═══ TEXT EXTRACT ═══
Live Wizardry is an album by Silly Wizard recorded live in concert at Sanders Theatre, Harvard University in Cambridge, Massachusetts in 1983.  Live Wizardry was released by Green Linnet Records in 1988 and contained all but two of the tracks released in 1985 on the live albums Golden Golden and Live in America. The omitted tracks are both instrumental medleys: "Mac's Fancy / The Cliffs Of Moher / "The Rose Of Red Hill / Clootie Dumplings / The Laird O' Drumblair / Sleepy Maggie" from Golden Golden  and "The Green Fields Of Glentown / The Galtee / Bobby Casey's Number Two / A.B. Corsie (The Lad From Orkney)" from Live in America.

Track listing
"Queen of Argyll"
"Mrs. Martha Knowles / The Pitnacree Ferryman /  The New Bob"
"The Parish of Dunkeld / The Curlew"
"The Valley of Strathmore"
"Miss Shepherd / Sweeny's Buttermilk / McGlinchy's Reels"
"The Ramblin' Rover"
"Blackbird"
═══ RAW DATA ═══
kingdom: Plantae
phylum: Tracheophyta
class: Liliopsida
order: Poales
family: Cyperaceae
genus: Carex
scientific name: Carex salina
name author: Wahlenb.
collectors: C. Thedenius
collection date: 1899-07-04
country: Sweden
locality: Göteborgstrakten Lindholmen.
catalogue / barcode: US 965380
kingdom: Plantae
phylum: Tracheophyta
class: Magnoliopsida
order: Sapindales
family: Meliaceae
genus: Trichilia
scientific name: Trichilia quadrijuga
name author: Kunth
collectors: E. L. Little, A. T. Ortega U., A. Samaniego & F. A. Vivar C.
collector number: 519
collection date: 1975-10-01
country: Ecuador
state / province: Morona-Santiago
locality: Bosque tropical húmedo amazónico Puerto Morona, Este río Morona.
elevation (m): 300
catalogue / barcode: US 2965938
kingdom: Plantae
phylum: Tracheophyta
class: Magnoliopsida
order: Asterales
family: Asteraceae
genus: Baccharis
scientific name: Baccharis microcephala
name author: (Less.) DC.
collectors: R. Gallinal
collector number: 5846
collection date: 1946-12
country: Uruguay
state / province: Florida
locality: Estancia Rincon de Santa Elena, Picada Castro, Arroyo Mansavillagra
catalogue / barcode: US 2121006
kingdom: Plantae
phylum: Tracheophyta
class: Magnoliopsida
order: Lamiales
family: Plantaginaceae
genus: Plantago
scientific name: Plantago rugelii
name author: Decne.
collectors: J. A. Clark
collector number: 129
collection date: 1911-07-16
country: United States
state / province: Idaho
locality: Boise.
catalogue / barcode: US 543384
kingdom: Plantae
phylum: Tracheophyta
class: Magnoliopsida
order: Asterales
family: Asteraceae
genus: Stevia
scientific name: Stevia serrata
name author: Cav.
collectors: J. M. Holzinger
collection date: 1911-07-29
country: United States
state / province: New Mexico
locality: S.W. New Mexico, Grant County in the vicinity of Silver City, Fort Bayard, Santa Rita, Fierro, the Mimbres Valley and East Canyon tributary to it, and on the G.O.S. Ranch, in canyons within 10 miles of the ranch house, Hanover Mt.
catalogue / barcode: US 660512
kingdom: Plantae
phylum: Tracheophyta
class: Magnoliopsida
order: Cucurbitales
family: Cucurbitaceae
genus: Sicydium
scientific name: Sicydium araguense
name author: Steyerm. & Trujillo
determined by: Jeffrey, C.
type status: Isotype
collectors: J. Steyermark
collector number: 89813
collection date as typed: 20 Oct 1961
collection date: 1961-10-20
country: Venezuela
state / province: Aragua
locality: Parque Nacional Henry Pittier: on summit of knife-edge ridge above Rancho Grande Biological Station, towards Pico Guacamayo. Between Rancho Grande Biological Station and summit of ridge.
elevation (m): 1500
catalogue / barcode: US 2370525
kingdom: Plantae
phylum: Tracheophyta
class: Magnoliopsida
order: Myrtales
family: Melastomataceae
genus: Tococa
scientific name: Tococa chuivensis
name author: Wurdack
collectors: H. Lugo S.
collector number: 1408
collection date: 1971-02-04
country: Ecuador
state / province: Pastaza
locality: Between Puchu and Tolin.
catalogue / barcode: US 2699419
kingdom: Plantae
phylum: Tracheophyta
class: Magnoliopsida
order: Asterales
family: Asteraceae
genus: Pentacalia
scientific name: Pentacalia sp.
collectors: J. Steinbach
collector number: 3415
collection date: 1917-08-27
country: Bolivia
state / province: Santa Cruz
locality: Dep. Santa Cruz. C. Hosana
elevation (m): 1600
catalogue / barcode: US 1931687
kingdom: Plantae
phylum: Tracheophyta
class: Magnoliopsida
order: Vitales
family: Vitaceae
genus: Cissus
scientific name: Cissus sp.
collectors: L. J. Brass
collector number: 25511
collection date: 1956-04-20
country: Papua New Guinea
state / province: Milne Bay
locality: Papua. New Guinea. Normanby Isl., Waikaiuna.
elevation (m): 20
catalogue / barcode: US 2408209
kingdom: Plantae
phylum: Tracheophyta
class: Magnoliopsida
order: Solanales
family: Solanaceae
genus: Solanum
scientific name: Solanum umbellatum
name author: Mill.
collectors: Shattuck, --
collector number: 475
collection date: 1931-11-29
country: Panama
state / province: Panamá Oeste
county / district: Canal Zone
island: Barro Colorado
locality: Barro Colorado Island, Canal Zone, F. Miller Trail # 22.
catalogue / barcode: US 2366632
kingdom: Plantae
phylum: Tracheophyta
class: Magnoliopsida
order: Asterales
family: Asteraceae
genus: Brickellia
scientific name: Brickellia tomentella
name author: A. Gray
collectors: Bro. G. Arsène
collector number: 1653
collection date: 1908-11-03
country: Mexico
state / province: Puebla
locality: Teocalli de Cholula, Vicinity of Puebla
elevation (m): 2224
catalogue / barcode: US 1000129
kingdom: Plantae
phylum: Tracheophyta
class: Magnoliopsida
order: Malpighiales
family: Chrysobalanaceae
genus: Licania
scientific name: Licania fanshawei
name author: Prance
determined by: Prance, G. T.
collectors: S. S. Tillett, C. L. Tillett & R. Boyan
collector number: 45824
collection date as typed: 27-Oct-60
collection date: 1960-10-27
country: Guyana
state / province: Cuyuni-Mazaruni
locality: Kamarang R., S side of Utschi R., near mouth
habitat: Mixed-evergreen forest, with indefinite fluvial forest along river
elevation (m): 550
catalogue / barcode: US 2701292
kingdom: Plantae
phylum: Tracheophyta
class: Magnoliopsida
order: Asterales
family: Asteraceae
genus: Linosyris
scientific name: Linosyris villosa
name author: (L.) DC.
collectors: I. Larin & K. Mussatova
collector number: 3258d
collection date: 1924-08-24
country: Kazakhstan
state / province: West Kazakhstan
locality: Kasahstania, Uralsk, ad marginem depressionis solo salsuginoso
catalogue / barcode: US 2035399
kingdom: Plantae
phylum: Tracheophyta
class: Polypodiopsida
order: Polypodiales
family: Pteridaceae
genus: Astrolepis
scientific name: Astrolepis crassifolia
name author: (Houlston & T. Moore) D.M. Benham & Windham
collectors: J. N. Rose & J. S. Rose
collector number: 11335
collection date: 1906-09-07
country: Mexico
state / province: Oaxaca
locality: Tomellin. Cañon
═══
STATED PROBLEM 1 = Duplicate the passage of the Live Wizardry article starting with "Live Wizardry is" and going on through "from Live in America.".
STATED PROBLEM 2 = Say whether each statement agrees with the Live Wizardry article, answering yes or no and quoting the deciding words: (a) The album was recorded in concert in 1983. (b) Green Linnet Records released the album in 1985. (c) Both tracks left out of the album are instrumental medleys.

EXERCISE RESULT 1 =
Live Wizardry is an album by Silly Wizard recorded live in concert at Sanders Theatre, Harvard University in Cambridge, Massachusetts in 1983.  Live Wizardry was released by Green Linnet Records in 1988 and contained all but two of the tracks released in 1985 on the live albums Golden Golden and Live in America. The omitted tracks are both instrumental medleys: "Mac's Fancy / The Cliffs Of Moher / "The Rose Of Red Hill / Clootie Dumplings / The Laird O' Drumblair / Sleepy Maggie" from Golden Golden  and "The Green Fields Of Glentown / The Galtee / Bobby Casey's Number Two / A.B. Corsie (The Lad From Orkney)" from Live in America.

EXERCISE RESULT 2 =
(a) Yes: "recorded live in concert at Sanders Theatre, Harvard University in Cambridge, Massachusetts in 1983"
(b) No: "Live Wizardry was released by Green Linnet Records in 1988"
(c) Yes: "The omitted tracks are both instrumental medleys"